The experiments were realized in a computer with the following features: Intel(R) Core(TM) i7 CPU 860 @2.80GHz. We have used a single core in our tests.

  Grayscale Color (RGB)
Sequence AAE EPE AAE EPE AAE(%) EPE(%)
Grove2 2.198º 0.158 2.169º 0.149 1.34% 2.03%
Grove3 5.971º 0.659 5.661º 0.612 5.48% 7.68%
Hydrangea 2.142º 0.180 2.015º 0.166 6.30% 8.43%
RubberWhale 3.453º 0.103 3.305º 0.097 4.48% 6.18%
Urban2 2.438º 0.359 2.328º 0.340 4.72% 5.59%
Urban3 3.539º 0.386 3.394º 0.401 4.27% -3.74%
Dimetrodon 1.588º 0.083 1.458º 0.074 8.91% 12.16%
Table 1. AAE and EPE for the Middlebury dataset: configurations of the parameters that provide the best average errors.


  Grayscale Color (RGB)
Sequence AAE EPE AAE EPE AAE(%) EPE(%)
Alley 1 3.343º 0.374 3.328º 0.373 0.45% 0.27%
Alley 2 3.100º 0.270 3.065º 0.612 5.48% 7.68%
Ambush 2 31.83º 25.14 31.12º 25.22 2.28% -0.32%
Ambush 4 28.24º 34.73 27.92º 34.72 1.14% 0.03%
Ambush 5 29.59º 2.647 26.91º 2.234 6.80% 18.5%
Ambush 6 12.21º 12.72 11.95º 12.62 2.17% 0.79%
Ambush 7 6.924º 2.072 6.821º 2.152 1.51% -3.72%
Bamboo 1 4.416º 0.307 4.237º 0.291 4.22% 5.50%
Bamboo 2 6.334º 0.706 6.084º 0.665 4.10% 4.11%
Bandage 1 7.367º 1.061 7.262º 1.030 1.44% 3.01%
Bandage 2 9.403º 1.145 9.242º 1.074 1.74% 6.61%
Cave 2 3.219º 1.707 3.166º 1.741 1.67% -3.72%
Cave 4 13.19º 7.810 12.60º 7.681 4.68% 1.68%
Market 2 8.814º 1.561 8.628º 1.607 2.15% -2.86%
Market 5 33.68º 27.37 32.84º 25.08 2.55% 9.13%
Market 6 6.491º 9.245 6.070º 9.036 6.93% 2.31%
Mountain 1 6.500º 1.407 6.296º 1.273 3.24% 10.5%
Shaman 2 6.367º 0.311 6.335º 0.307 0.50% 1.30%
Shaman 3 6.367º 0.508 6.038º 0.520 1.11% -2.31%
Sleeping 1 1.394º 0.113 1.290º 0.104 8.06% 8.65%
Sleeping 2 1.589º 0.706 1.541º 0.070 3.11% 4.47%
Temple 2 7.579º 1.438 7.296º 1.456 3.88% -1.24%
Temple 3 3.165º 0.958 2.991º 0.886 5.82% 8.13%
Table 2. AAE and EPE for the MPI Sintel dataset: configurations of the parameters that provide the best average errors.

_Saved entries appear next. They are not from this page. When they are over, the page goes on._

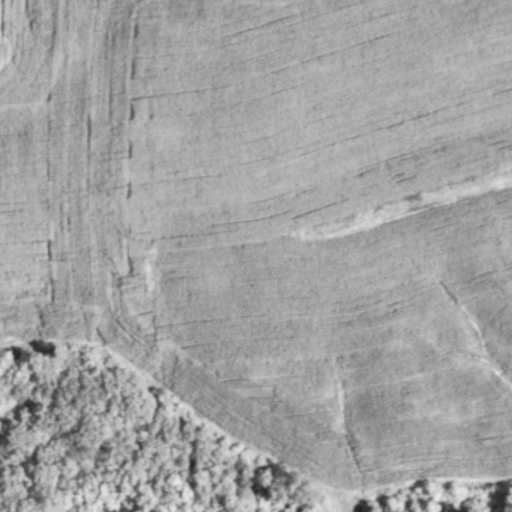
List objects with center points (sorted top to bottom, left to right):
crop: (311, 234)
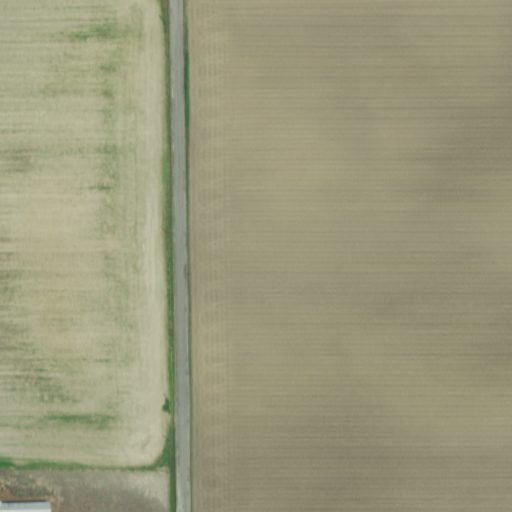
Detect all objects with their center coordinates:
road: (180, 255)
building: (24, 506)
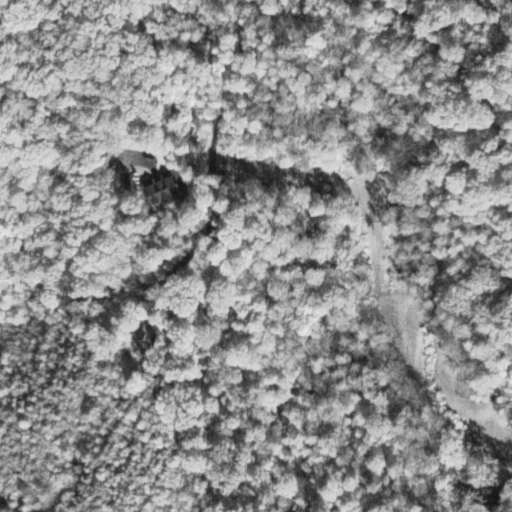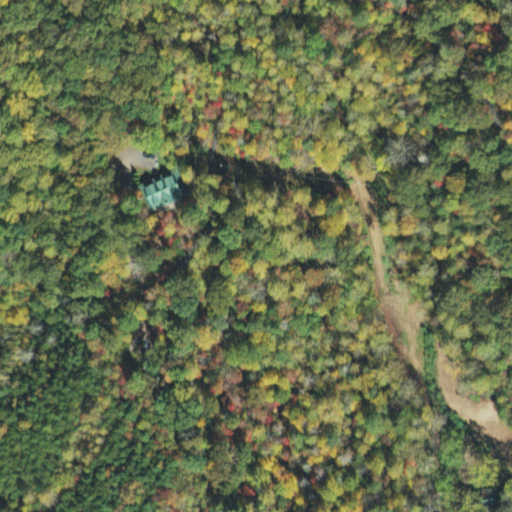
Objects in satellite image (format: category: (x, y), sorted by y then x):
building: (164, 193)
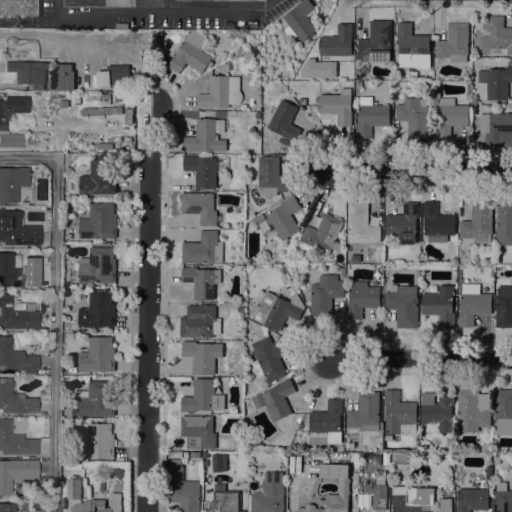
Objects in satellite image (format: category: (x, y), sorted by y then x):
building: (19, 7)
road: (57, 9)
road: (167, 12)
building: (300, 19)
road: (28, 21)
building: (299, 21)
building: (495, 34)
building: (496, 34)
building: (336, 42)
building: (337, 42)
building: (454, 42)
building: (374, 43)
building: (376, 43)
building: (453, 43)
building: (411, 47)
building: (412, 47)
building: (190, 54)
building: (188, 58)
building: (511, 60)
building: (28, 73)
building: (63, 76)
building: (113, 76)
building: (114, 76)
building: (64, 77)
building: (495, 82)
building: (496, 82)
building: (49, 85)
building: (220, 92)
building: (221, 93)
building: (117, 98)
building: (302, 101)
building: (337, 106)
building: (336, 107)
building: (11, 108)
building: (100, 112)
building: (128, 116)
building: (369, 116)
building: (448, 116)
building: (370, 117)
building: (413, 117)
building: (414, 117)
building: (449, 117)
building: (10, 119)
building: (283, 120)
building: (284, 121)
building: (496, 128)
building: (497, 129)
building: (205, 136)
building: (206, 136)
building: (12, 140)
building: (264, 140)
building: (266, 150)
road: (420, 168)
building: (201, 171)
building: (201, 171)
building: (271, 176)
building: (97, 177)
building: (99, 177)
building: (271, 177)
building: (11, 182)
building: (12, 183)
building: (199, 206)
building: (199, 207)
building: (283, 217)
building: (284, 217)
building: (258, 219)
building: (98, 222)
building: (99, 222)
building: (359, 223)
building: (403, 223)
building: (436, 223)
building: (437, 223)
building: (503, 223)
building: (361, 224)
building: (402, 224)
building: (477, 224)
building: (478, 224)
building: (503, 224)
building: (224, 226)
building: (16, 230)
building: (16, 230)
building: (321, 235)
building: (68, 236)
building: (320, 236)
building: (336, 246)
building: (202, 249)
building: (203, 249)
building: (96, 266)
building: (97, 266)
building: (15, 272)
building: (15, 273)
building: (201, 281)
building: (201, 282)
building: (324, 294)
building: (325, 294)
building: (360, 298)
building: (362, 299)
road: (400, 303)
road: (148, 304)
building: (402, 304)
building: (471, 304)
building: (472, 304)
building: (438, 305)
building: (439, 305)
building: (403, 306)
building: (503, 306)
road: (55, 307)
building: (503, 307)
building: (97, 310)
building: (276, 310)
building: (98, 311)
building: (273, 311)
building: (16, 314)
building: (15, 315)
building: (199, 321)
building: (200, 322)
road: (131, 333)
building: (23, 341)
building: (42, 341)
building: (96, 355)
building: (97, 355)
building: (201, 355)
building: (202, 356)
building: (270, 356)
building: (270, 357)
building: (14, 358)
building: (15, 358)
road: (420, 359)
building: (202, 397)
building: (203, 397)
building: (278, 399)
building: (14, 400)
building: (14, 400)
building: (96, 400)
building: (96, 400)
building: (274, 400)
building: (436, 410)
building: (437, 410)
building: (472, 410)
building: (472, 410)
building: (502, 411)
building: (503, 411)
building: (363, 412)
building: (365, 412)
building: (397, 412)
building: (398, 413)
building: (326, 418)
building: (327, 421)
building: (197, 431)
building: (198, 432)
building: (253, 440)
building: (14, 441)
building: (94, 441)
building: (97, 441)
building: (14, 442)
building: (195, 455)
building: (205, 455)
building: (496, 460)
building: (218, 462)
building: (219, 463)
building: (331, 467)
building: (314, 470)
building: (15, 472)
building: (118, 472)
building: (15, 473)
building: (73, 488)
building: (74, 488)
building: (181, 488)
building: (182, 488)
building: (331, 490)
building: (267, 494)
building: (268, 494)
building: (376, 494)
building: (376, 495)
building: (501, 497)
building: (411, 498)
building: (502, 498)
building: (410, 499)
building: (470, 499)
building: (471, 499)
building: (223, 500)
building: (224, 500)
building: (99, 504)
building: (328, 505)
building: (443, 505)
building: (444, 505)
building: (94, 506)
building: (7, 507)
building: (7, 508)
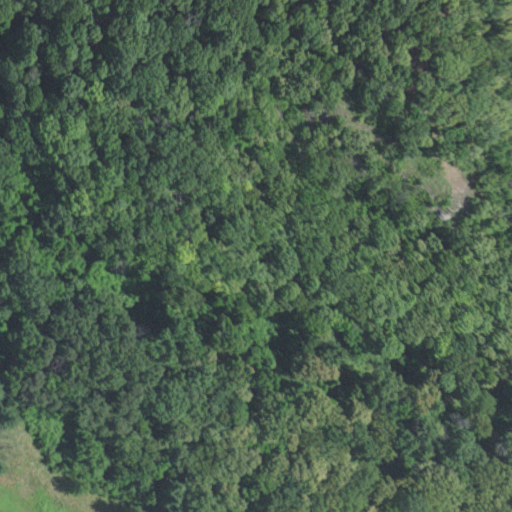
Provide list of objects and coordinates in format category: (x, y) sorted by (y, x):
helipad: (36, 233)
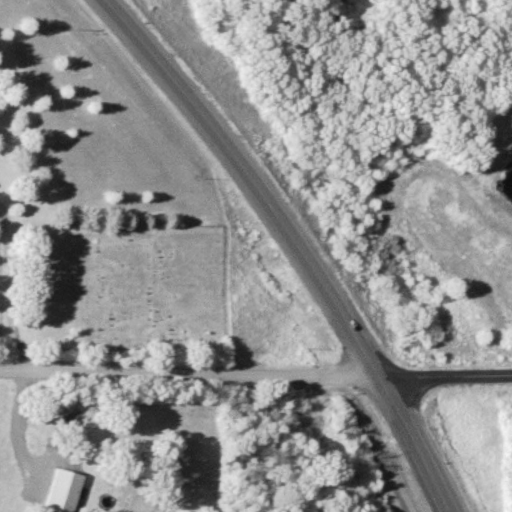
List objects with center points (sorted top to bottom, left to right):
road: (285, 248)
park: (122, 286)
road: (3, 299)
road: (187, 371)
road: (443, 375)
building: (61, 490)
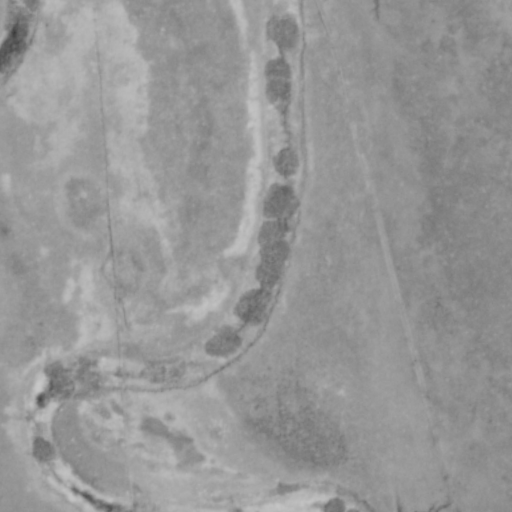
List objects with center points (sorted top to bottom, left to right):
road: (391, 255)
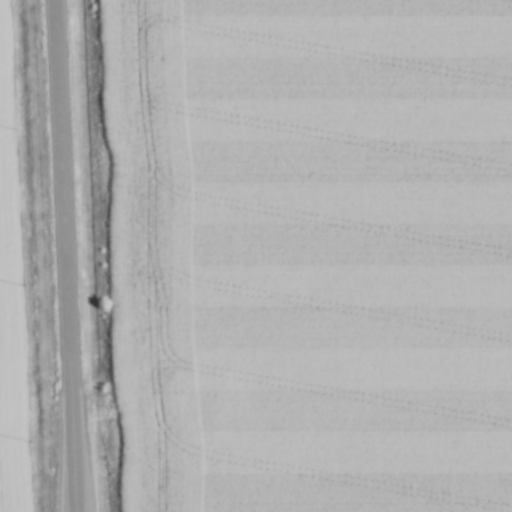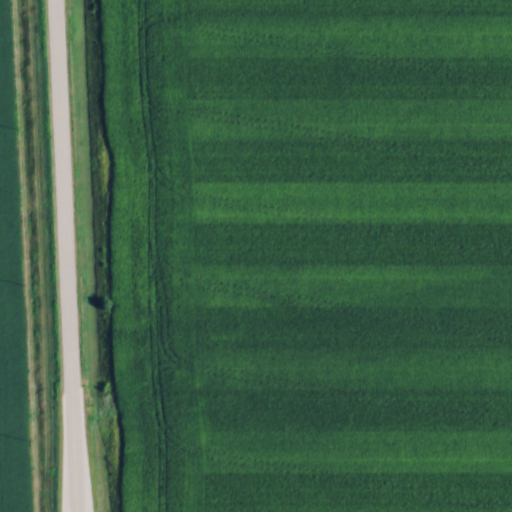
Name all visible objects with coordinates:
road: (64, 251)
road: (75, 507)
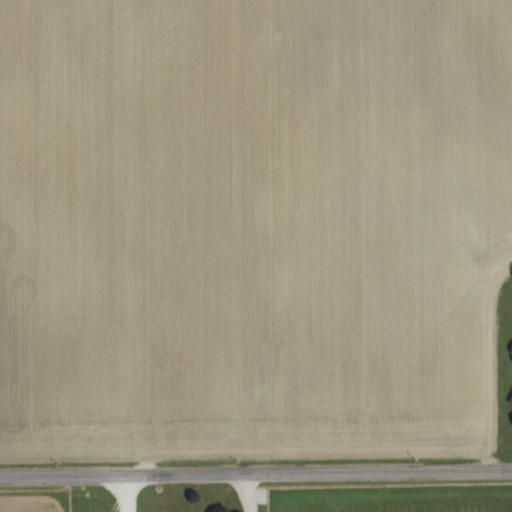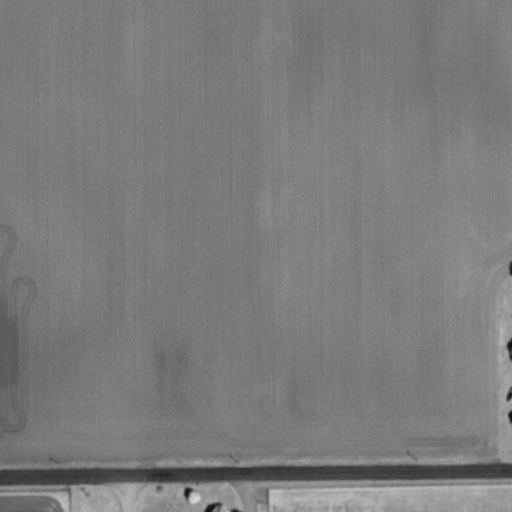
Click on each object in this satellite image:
road: (255, 471)
road: (204, 499)
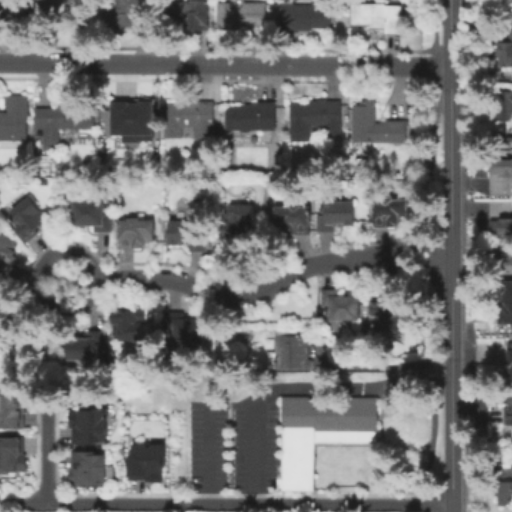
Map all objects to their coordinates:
building: (501, 1)
building: (504, 1)
building: (1, 4)
building: (59, 4)
building: (71, 9)
building: (2, 10)
building: (124, 13)
building: (124, 13)
building: (187, 13)
building: (239, 14)
building: (306, 14)
building: (239, 15)
building: (187, 16)
building: (303, 16)
building: (375, 16)
building: (378, 18)
building: (504, 47)
building: (505, 56)
road: (224, 62)
road: (479, 76)
building: (502, 104)
building: (503, 105)
building: (248, 116)
building: (13, 117)
building: (15, 117)
building: (253, 118)
building: (313, 118)
building: (186, 119)
building: (191, 119)
building: (130, 120)
building: (316, 120)
building: (59, 121)
building: (61, 124)
building: (372, 126)
building: (374, 127)
building: (117, 129)
building: (499, 166)
building: (507, 168)
building: (388, 211)
building: (337, 212)
building: (391, 213)
building: (89, 214)
building: (96, 216)
building: (337, 216)
building: (289, 218)
building: (26, 219)
building: (29, 220)
building: (293, 220)
building: (236, 221)
building: (242, 223)
building: (503, 227)
building: (501, 230)
building: (134, 232)
building: (138, 234)
building: (182, 234)
building: (183, 234)
building: (7, 250)
building: (7, 252)
road: (448, 256)
road: (258, 290)
building: (504, 301)
building: (506, 301)
building: (337, 305)
building: (342, 308)
building: (388, 311)
building: (385, 318)
building: (125, 324)
building: (129, 326)
building: (181, 329)
building: (188, 331)
building: (82, 346)
building: (90, 347)
building: (289, 348)
building: (289, 355)
building: (505, 360)
building: (509, 362)
road: (384, 365)
road: (348, 386)
road: (228, 403)
building: (11, 410)
building: (12, 415)
building: (506, 417)
building: (508, 417)
building: (85, 426)
building: (88, 426)
building: (318, 432)
building: (323, 433)
building: (11, 456)
building: (12, 456)
road: (49, 456)
building: (147, 461)
building: (144, 462)
building: (86, 468)
building: (91, 470)
building: (504, 491)
building: (506, 496)
road: (33, 503)
road: (249, 504)
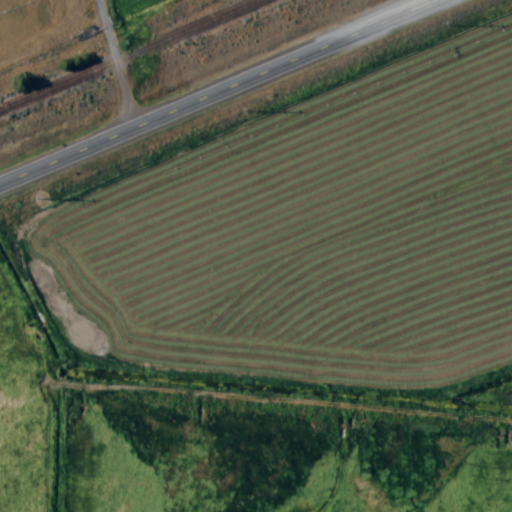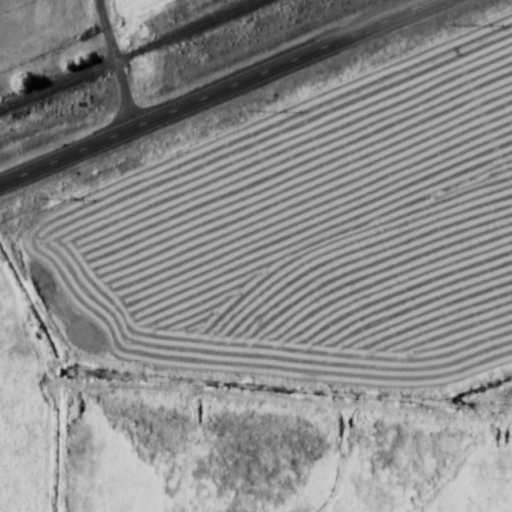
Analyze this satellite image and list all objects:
railway: (190, 30)
road: (118, 64)
railway: (59, 85)
road: (223, 94)
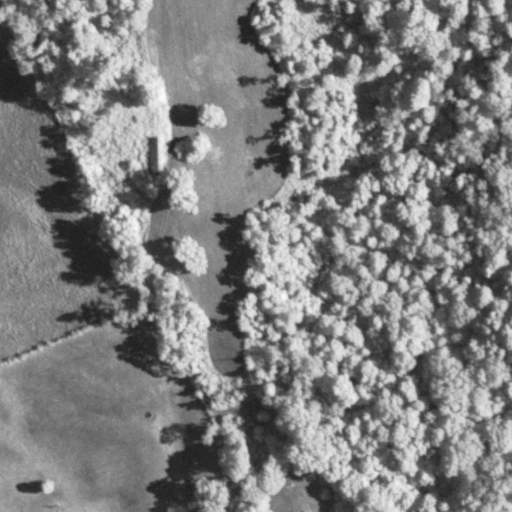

On the other hand, the error amelioration is not enough to determine if a multi-channel scheme is justified. Thus, Tables 3 and 4 show the runtimes of each sequence and the percentage of improvement provided by the grayscale with respect to the RGB images. As expected, less information means less execution time. However, the difference is not excessively pronounced and, even, in the case of Ambush 2 sequence, less time is required if we use colour information. This means that, using more information from the images, the algorithm usually converges in less iterations. Moreover, we must consider that the increment in the calculations has only affected the data term, so that more image channels does not mean that the operations grow up proportionally.

Sequence Grayscale Color (RGB) Speed (%)
Grove2 45s 67s 32.83%
Grove3 49s 72s 31.94%
Hydrangea 22s 46s 52.17%
RubberWhale 30s 48s 37.50%
Urban2 50s 72s 30.55%
Urban3 55s 81s 32.10%
Dimetrodon 28s 47s 40.42%
Table 3. Computation time in Middlebury sequences.


Sequence Grayscale Color (RGB) Speed (%)
Alley 1 63s 107s 41.12%
Alley 2 49s 81s 39.51%
Ambush 2 199s 150s -32.67%
Ambush 4 70s 106s 33.96%
Ambush 5 102s 135s 24.45%
Ambush 6 99s 140s 29.29%
Ambush 7 97s 144s 32.64%
Bamboo 1 64s 116s 44.83%
Bamboo 2 79s 108s 26.85%
Bandage 1 89s 128s 30.47%
Bandage 2 93s 128s 27.34%
Cave 2 84s 113s 25.66%
Cave 4 86s 120s 28.33%
Market 2 73s 114s 35.96%
Market 5 205s 205s 0.00%
Market 6 104s 136s 23.53%
Mountain 1 45s 81s 44.45%
Shaman 2 67s 101s 33.66%
Shaman 3 89s 123s 27.64%
Sleeping 1 31s 63s 50.79%
Sleeping 2 36s 68s 47.06%
Temple 2 92s 131s 29.77%
Temple 3 90s 124s 27.42%
Table 4. Computation time in MPI Sintel dataset.